The aging process has been kind to Pérez, who boasts of rarely getting sick. “I’m always vibrant. I speak to myself in a way that really honors myself.”

She began physical workouts at age 33 and at that time delved into literature of the mind, poring over the works of authors such as Ernest Holmes and Thomas Troward. A seminal period in her life, Pérez has since utilized this knowledge to guide her journey into post-middle age and enjoys a contentment few people experience. For her, contentment and happiness are built from within.

“What we think about, we bring about,” says Pérez, who has been in the health and wellness industry for over 30 years. “When you see people that are constantly talking about terrible things in their lives, you would not believe what happens, all the horrible things.”

That mindset is especially important as the years pass. Pérez understands the fears most people have about growing old, and she admits to being among those at one point dreading her later years. But a long time ago she set her mind straight and embraced all the positives that come with the aging process, not dwelling on the negative aspects.

For Pérez, there is beauty in aging – all one must to do is keep acknowledging such.

“I used to think, ‘Oh, my God, I’m towards the end!’ But for me, there’s such a sense of freedom at this stage that I can say whatever the hell I want and if some people don’t like it, that’s OK. I don’t have to appease or please anybody.”

Pérez sums up the philosophy succinctly with Bernard Baruch’s famous quote: “Those who care don’t matter, and those who matter don’t care.”
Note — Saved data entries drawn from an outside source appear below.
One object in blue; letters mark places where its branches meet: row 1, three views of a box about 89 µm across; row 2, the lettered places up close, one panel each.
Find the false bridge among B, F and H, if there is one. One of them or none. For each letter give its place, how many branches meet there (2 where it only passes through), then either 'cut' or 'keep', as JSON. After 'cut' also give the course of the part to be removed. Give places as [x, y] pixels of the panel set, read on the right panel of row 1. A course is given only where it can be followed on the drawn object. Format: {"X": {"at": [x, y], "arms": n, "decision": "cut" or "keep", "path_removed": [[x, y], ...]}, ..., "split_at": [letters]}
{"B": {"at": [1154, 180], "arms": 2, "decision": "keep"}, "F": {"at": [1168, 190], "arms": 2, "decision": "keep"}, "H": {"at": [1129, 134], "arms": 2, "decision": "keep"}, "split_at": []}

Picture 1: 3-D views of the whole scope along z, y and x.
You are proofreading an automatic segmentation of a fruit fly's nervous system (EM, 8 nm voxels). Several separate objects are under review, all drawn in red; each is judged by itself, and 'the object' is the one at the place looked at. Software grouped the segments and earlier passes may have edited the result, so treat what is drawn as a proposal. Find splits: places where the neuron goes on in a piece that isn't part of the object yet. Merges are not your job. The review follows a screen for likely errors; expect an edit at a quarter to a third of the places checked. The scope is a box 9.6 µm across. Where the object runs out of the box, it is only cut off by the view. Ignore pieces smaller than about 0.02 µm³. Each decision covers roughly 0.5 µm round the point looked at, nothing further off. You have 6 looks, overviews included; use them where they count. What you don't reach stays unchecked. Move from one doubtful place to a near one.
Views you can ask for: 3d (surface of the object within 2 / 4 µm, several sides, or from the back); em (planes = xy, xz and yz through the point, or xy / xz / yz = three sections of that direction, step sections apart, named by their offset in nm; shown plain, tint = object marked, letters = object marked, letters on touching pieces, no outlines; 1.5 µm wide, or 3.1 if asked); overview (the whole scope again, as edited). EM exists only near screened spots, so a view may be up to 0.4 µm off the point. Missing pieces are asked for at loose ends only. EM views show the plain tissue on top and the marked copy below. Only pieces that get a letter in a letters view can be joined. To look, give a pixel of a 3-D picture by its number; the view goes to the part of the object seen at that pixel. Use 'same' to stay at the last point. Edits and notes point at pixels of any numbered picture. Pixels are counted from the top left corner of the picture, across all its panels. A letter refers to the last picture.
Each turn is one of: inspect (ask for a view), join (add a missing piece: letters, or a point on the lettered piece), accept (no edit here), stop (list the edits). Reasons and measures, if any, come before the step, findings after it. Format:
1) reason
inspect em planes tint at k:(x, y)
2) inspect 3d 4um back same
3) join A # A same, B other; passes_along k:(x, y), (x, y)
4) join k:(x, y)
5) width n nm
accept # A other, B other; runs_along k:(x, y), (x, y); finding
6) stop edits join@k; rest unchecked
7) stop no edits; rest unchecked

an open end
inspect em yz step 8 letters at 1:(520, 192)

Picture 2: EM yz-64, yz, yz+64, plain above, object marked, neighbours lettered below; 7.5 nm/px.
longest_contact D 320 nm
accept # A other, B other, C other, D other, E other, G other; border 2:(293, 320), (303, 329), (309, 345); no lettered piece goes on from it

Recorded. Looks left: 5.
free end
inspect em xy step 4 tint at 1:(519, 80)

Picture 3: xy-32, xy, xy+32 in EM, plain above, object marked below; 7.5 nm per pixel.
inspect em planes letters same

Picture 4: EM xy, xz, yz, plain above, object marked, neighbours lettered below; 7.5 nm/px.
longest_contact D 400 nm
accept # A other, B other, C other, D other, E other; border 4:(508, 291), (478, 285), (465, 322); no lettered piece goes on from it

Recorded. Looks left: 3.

Pérez may never retire in that she sees herself always involved in the community, living to serve in some capacity. And to her, that is where true enrichment resides.

“I think being involved with humanity and serving humanity is the greatest thing you can do,” Pérez said. “I never see myself not involved with my community. I want to serve in some way. You want to leave a mark, you want to help other people rise to their greater good.”

It may also be key to living to a ripe old age. “I told my kids, ‘I’m going to be 114 before I leave, so make sure you have a tiny hole in the back yard for me.’”

“There’s a beauty in those wrinkles. There’s wisdom, there’s love, there’s experience and there’s so much to offer the younger people.”